Managing a Site of 1,000 Homepages

Dec 16, 2014By mStoner Staff

Can you put this on the homepage?”

Anyone who has spent any time managing a college or university website is sure to have received this question more than once. Perhaps the response should be “Which homepage?”

While your homepage may be the most visible (and most political), often it is not the first page visitors see. The data suggesting  that anywhere from 40 to 70 percent of external traffic lands anywhere but the homepage paints a new reality.:

Every page is your homepage.

If the traditional homepage is the “front door” of a university’s digital presence, half of your site visitors are walking in the back, climbing through a window, or sliding down the chimney to get inside.

Google Analytics data we reviewed from the sites of five separate institutions clearly outlines the most popular alternative points of entry. The top five landing pages for each site are the same across the board. They are, in order:

  • Admissions
  • Application
  • Campus visit
  • Financial aid
  • Tuition

Don’t believe the data? Check for yourself. Google Analytics provides an easy-to-find report on landing pages under the Behavior > Site Content tab.

What does the fact that you’re managing thousands of homepages mean? It means we have some work to do to improve the first pages visitors see, regardless of where the live on the site.

If you follow these three principles, you’ll improve the quality of your landing pages dramatically and enhance your visitors’ experience on your site.
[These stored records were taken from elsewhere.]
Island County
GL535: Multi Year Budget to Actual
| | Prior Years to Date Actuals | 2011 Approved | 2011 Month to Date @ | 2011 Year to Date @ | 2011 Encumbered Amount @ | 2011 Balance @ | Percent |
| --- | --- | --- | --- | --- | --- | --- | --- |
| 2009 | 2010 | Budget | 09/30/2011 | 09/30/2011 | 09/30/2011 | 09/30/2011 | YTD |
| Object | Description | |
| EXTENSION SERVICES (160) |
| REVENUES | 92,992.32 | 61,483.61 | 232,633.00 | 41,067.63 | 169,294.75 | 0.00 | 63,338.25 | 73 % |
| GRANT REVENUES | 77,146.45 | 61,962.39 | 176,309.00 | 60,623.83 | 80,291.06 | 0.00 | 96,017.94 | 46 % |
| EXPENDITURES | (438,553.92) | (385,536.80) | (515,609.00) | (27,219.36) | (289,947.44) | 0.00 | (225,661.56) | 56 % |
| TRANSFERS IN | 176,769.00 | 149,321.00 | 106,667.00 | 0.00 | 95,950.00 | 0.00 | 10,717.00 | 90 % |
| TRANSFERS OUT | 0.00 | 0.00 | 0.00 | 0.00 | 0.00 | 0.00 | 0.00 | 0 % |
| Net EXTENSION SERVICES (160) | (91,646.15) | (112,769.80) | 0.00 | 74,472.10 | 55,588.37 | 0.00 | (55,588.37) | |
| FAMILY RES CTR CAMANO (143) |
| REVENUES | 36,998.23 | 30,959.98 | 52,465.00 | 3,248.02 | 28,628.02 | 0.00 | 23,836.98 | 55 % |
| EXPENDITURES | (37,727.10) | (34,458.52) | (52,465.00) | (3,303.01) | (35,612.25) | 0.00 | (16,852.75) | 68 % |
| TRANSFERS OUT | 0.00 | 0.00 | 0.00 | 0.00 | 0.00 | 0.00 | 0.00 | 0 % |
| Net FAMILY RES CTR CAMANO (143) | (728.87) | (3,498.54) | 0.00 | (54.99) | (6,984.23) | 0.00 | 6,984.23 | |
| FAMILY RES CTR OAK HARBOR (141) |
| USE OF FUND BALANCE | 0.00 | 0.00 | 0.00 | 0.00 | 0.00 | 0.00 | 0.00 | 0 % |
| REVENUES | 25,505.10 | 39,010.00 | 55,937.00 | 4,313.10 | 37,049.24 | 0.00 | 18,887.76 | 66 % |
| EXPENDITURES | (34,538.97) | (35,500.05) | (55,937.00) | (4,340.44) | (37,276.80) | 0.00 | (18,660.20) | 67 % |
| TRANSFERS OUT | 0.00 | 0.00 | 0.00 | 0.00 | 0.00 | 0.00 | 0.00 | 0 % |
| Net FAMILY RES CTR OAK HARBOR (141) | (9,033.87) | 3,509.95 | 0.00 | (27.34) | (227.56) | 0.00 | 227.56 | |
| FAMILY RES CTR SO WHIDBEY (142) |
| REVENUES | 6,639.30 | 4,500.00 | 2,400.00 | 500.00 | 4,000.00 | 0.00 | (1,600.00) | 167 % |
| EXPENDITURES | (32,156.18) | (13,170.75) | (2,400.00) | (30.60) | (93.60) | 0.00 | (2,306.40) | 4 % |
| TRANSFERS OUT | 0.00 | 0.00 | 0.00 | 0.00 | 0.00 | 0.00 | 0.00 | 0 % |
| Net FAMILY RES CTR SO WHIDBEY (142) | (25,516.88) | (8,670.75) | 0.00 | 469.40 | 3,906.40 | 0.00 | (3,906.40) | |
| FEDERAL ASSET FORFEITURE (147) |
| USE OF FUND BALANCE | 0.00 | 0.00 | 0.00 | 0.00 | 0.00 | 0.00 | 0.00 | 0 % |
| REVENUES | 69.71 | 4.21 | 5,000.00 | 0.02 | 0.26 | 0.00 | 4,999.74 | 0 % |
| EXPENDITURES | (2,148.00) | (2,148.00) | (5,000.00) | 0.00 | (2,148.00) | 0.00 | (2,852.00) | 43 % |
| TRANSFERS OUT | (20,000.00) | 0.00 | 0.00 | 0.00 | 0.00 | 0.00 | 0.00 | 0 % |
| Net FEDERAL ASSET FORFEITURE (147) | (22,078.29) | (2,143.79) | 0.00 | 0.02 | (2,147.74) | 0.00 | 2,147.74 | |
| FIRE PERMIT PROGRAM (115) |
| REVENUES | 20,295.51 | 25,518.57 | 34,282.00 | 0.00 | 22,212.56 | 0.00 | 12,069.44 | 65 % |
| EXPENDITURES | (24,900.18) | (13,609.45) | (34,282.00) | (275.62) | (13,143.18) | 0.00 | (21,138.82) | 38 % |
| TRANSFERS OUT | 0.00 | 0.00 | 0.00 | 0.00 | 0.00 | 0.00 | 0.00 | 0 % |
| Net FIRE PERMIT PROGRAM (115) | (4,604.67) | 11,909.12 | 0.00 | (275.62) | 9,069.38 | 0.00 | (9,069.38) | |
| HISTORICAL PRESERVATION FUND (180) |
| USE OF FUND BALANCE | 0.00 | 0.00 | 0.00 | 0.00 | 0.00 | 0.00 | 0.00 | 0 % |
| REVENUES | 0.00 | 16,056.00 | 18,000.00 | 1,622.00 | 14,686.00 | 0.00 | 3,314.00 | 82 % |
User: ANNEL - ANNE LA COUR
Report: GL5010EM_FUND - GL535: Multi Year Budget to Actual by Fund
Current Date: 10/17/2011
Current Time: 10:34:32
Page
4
  1. Consider how the visitor got there and what they want to do. Is the landing page the target of an email, a Google AdWords campaign, or a general internet search? A visitor coming from any one of these options is going to arrive with different expectations. An email recipient may look to complete a specific task while a searcher may just want to explore. Make sure to anticipate these expectations and provide clear calls to additional action.
  2. Ensure each page contains relevant, useful and original content. It sounds so simple, doesn’t it? When you’re managing a site with thousands of pages, quality control becomes an issue. Keeping a content inventory and conducting regular content audits is a step in the right direction.
  3. Make it easy to navigate your site. If a visitor lands on a page and the first two principles are not addressed, there are going to be questions. Where am I? How did I get here? A clear navigation path offers options. A visitor is likely to leave if we fail at the first two principles, and clear navigation offers an alternative route to finding the information they seek.

So while we’re often fighting over the look of the front door, perhaps we need to spend a little more time washing our windows.